"My girl, my girl, don't lie to me,
tell me where did you sleep last night."
No voy a mentirte, Kurt Cobain: he pasado la noche en el calabozo.
Furfur ha roto con su novia y salimos para consolarle. Bebemos tras el Templo de Debod, frente a un kiosko de música donde varias parejas bailan tango y sobre las dos decidimos movernos al centro para echar el resto de la noche en algún bar. Me desoriento en el Barrio de la Ballesta, me doy cuenta de que voy a entrar en dirección prohibida y meto la marcha atrás. Suena un golpe: le he dado a un coche de policía.
Trámites: bajen del coche, vacíen los bolsillos, la documentación. En pocos minutos hay cinco coches patrulla en la calle y nueve o diez agentes. No paramos de reírnos: alguien debería aprovechar para atracar un banco porque tenemos a toda la policía del centro de Madrid vigilándonos. Me hacen el test de alcoholemia: 0'39. El límite es 0'30.
Me meten en el coche. Furfur se acerca a la ventanilla y le digo "¿Qué crees que es peor, que te deje la novia o pasar la noche en comisaría?". "Que te deje la novia", responde, y nos volvemos a reír.
Madrid parece distinta desde el interior de un coche patrulla, iluminada por las luces azules. Bajamos por la Castellana saltándonos todos los semáforos. Mensaje: Tato está en Asturias, así que pilla abogado de oficio. Mañana vamos a buscarte. No olvides el tapón para el culo. Abrazos. El agente que va a mi lado me recuerda que estoy detenido y que tengo que apagar el móvil.
Llegamos a la comisaría. En la sala de detenciones un policía me ofrece un cigarro. Otro que entra allí dice que mi cara le suena y yo le pongo mirada de terrorista. Trae a un tío esposado a empujones y le da collejas cada vez que se queda dormido en el banco. Todo tiene un aspecto irreal, falso, como de escenario barato de película española de los ochenta.

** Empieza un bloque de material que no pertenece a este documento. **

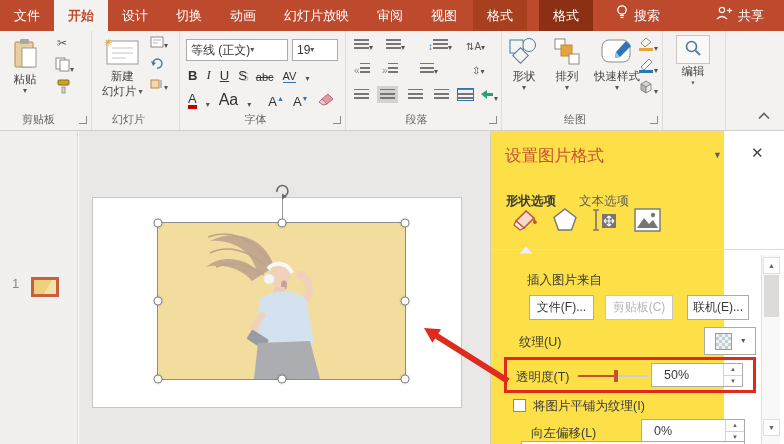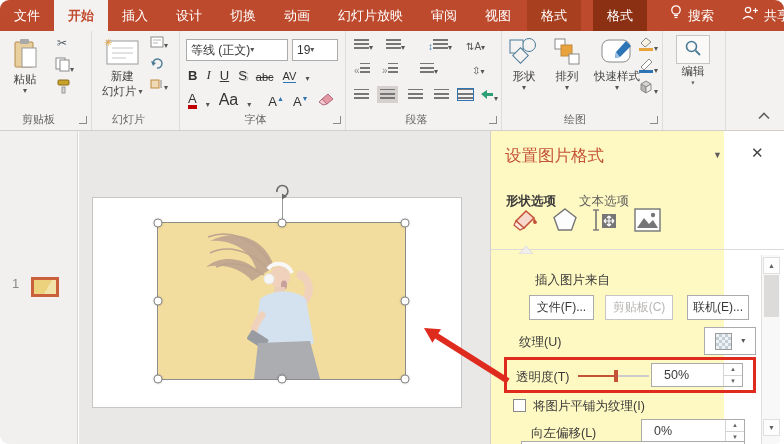--- a/index.html
+++ b/index.html
@@ -5,7 +5,7 @@
   * { margin:0; padding:0; box-sizing:border-box; }
   html,body { width:784px; height:444px; overflow:hidden; }
   body { font-family:"Liberation Sans","DejaVu Sans",sans-serif; }
-  .screen { position:relative; width:784px; height:444px; background:#fff; overflow:hidden;border-radius:9px; }
+  .screen { position:relative; width:784px; height:444px; background:#fff; overflow:hidden; }
 
   
   .tabbar { position:absolute; left:0; top:0; width:784px; height:31px; background:#be4a2d; display:flex; align-items:stretch; }

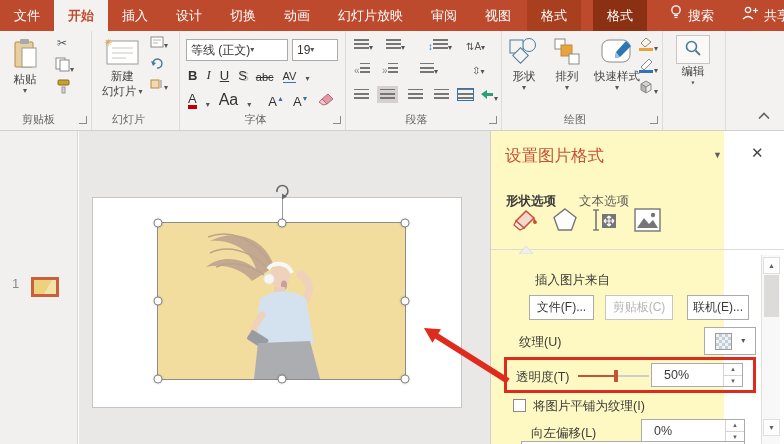--- a/index.html
+++ b/index.html
@@ -86,7 +86,6 @@
   <div class="tabbar">
     <div class="tab">文件</div>
     <div class="tab active">开始</div>
-    <div class="tab">插入</div>
     <div class="tab">设计</div>
     <div class="tab">切换</div>
     <div class="tab">动画</div>

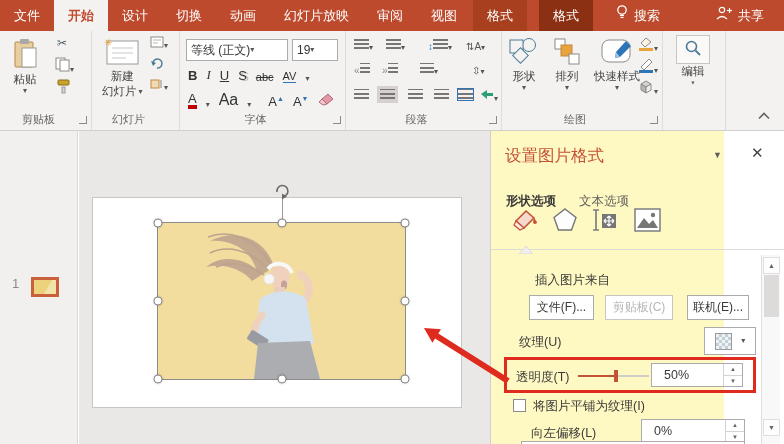--- a/index.html
+++ b/index.html
@@ -49,7 +49,7 @@
   .overlay { position:absolute; inset:0; pointer-events:none; z-index:50; }
 
   
-  .pane { position:absolute; left:490px; top:131px; width:234px; height:313px; background:#fef9c3; border-left:1px solid #d2cfcd; font-size:12.5px; color:#3b3a39; }
+  .pane { position:absolute; left:490px; top:131px; width:234px; height:313px; background:#fde047; border-left:1px solid #d2cfcd; font-size:12.5px; color:#3b3a39; }
   .pane-title { position:absolute; left:14px; top:14px; font-size:16.5px; color:#c45236; }
   .pane-dd { position:absolute; left:222px; top:19px; font-size:9px; color:#605e5c; }
   .pane-x { position:absolute; left:260px; top:13px; font-size:15px; color:#444; }

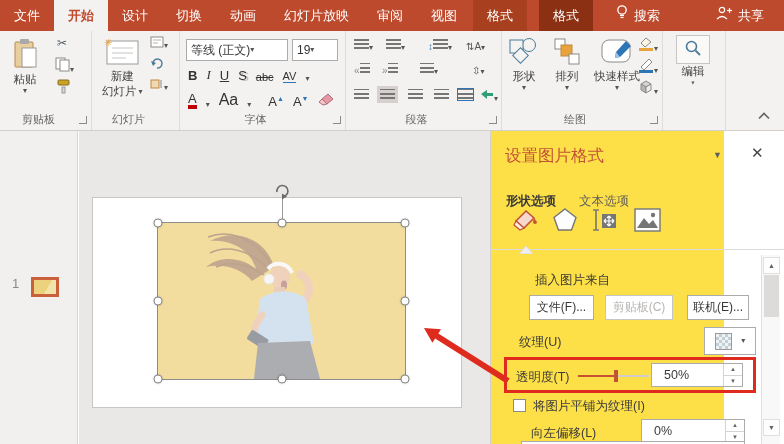--- a/index.html
+++ b/index.html
@@ -375,7 +375,7 @@
           <polygon points="0,8 7,0 14,8" fill="#f1efee" stroke="#dddad8" stroke-width="1"></polygon>
         </svg></span>
 
-    <span style="position:absolute;left:44px;top:141px;">插入图片来自</span>
+    <span style="position:absolute;left:36px;top:141px;">插入图片来自</span>
 
     <div class="pbtn" style="left:38px;top:164px;width:65px;">文件(F)...</div>
     <div class="pbtn disabled" style="left:114px;top:164px;width:68px;">剪贴板(C)</div>

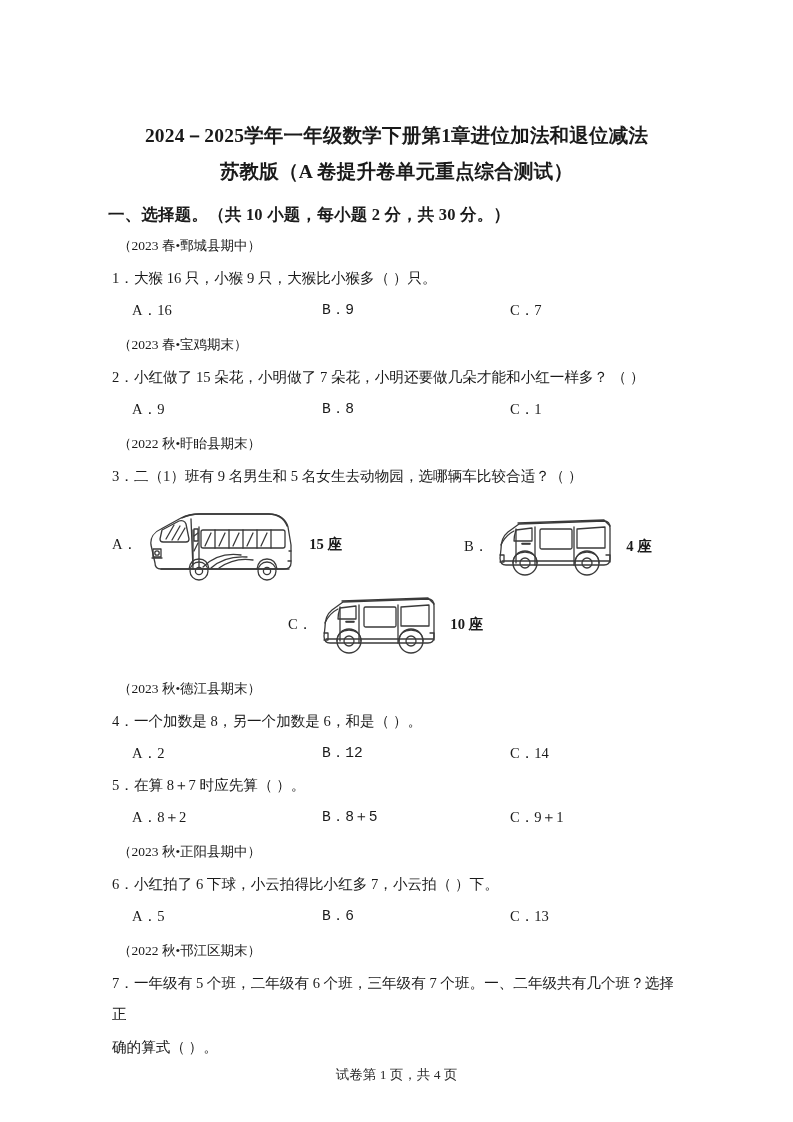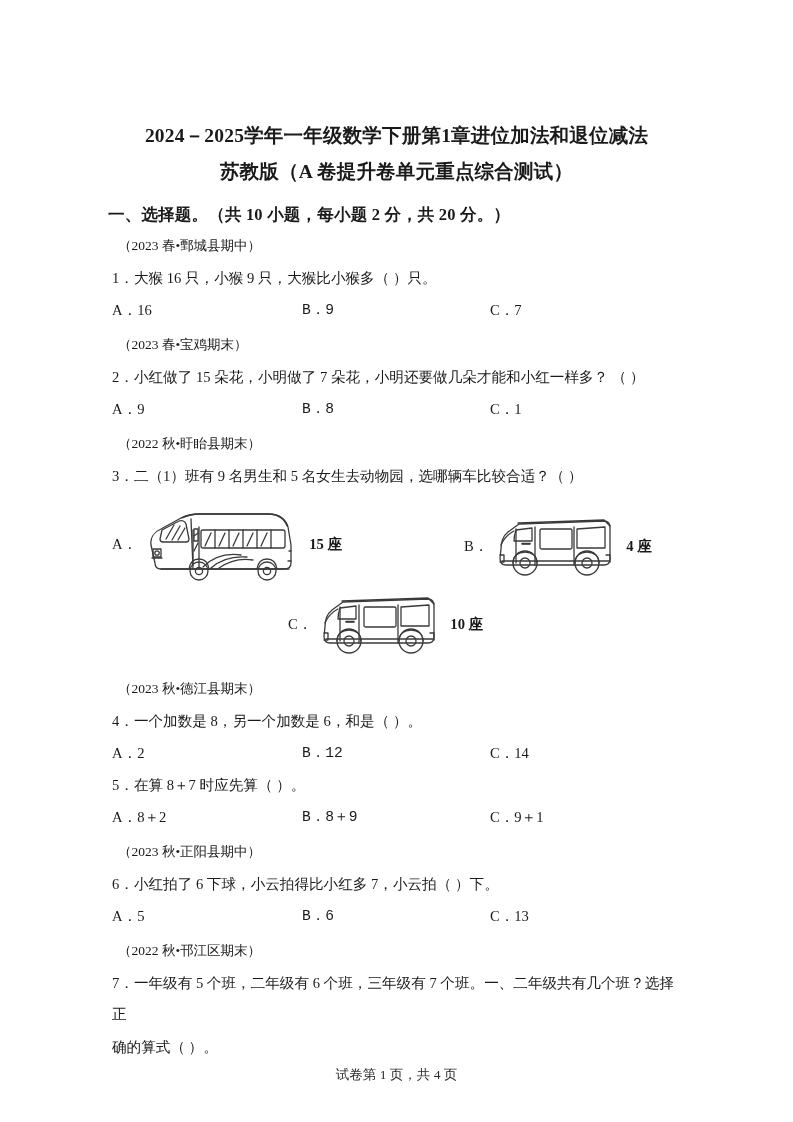--- a/index.html
+++ b/index.html
@@ -134,7 +134,7 @@
   <div class="doc-title title-line-1">2024－2025学年一年级数学下册第1章进位加法和退位减法</div>
   <div class="doc-title title-line-2">苏教版（A 卷提升卷单元重点综合测试）</div>
 
-  <div class="section-heading">一、选择题。（共 10 小题，每小题 2 分，共 20 分。）</div>
+  <div class="section-heading">一、选择题。（共 10 小题，每小题 2 分，共 30 分。）</div>
 
   <div class="content">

Me leen mis derechos, me toman declaración, me bajan a los calabozos. Dicen que me quite el cinturón y los cordones. Yo no tengo la intención de suicidarme esta noche. El mismo policía que me dio tabaco se pone unos guantes de cuero y me cachea.
El calabozo es un cuarto de metro y medio por dos cubierto de baldosines, con un pequeño poyete y una manta azul. Aparto la manta y me siento. Me gustaría tener una escudilla que rozar a lo largo de los barrotes, una armónica para tocar un blues. Intento componer uno pero no encuentro nada que rime con "encerrado, nena, en la comisaría de Legazpi".
Una hora después meten a otro en la celda. Se sienta en el poyete, a mi lado. Me cuenta que su tío es teniente coronel en Perú, que podría sacarle de allí inmediatamente. También que él sabe lo que quiere la gente, que es un buen negociador, que si tuviera dinero montaría una discoteca de salsa e iría todas las noches vestido con un traje blanco a pasearse por ella. No me cuenta porque está ahí. Después se lo llevan.
Mucho más tarde alguien dice "¿dónde está el de los pirsins?" y me sacan. Me devuelven mis pertenencias en un despacho y no puedo evitar soltar una carcajada cuando veo salir mis cordones sucios de una caja y quedar encima de la mesa como dos culebras muertas. Me presentan a mi abogado y me hacen firmar media docena de papeles más. El último es mi acta de libertad. Veo que ha amanecido hace rato.
Salgo de la comisaría. Tomo un café en un bar que hay enfrente. Hago un par de llamadas telefónicas que nadie coge. Ya en el metro me quito las zapatillas. Paso el resto de trayecto hasta casa poniéndoles los cordones.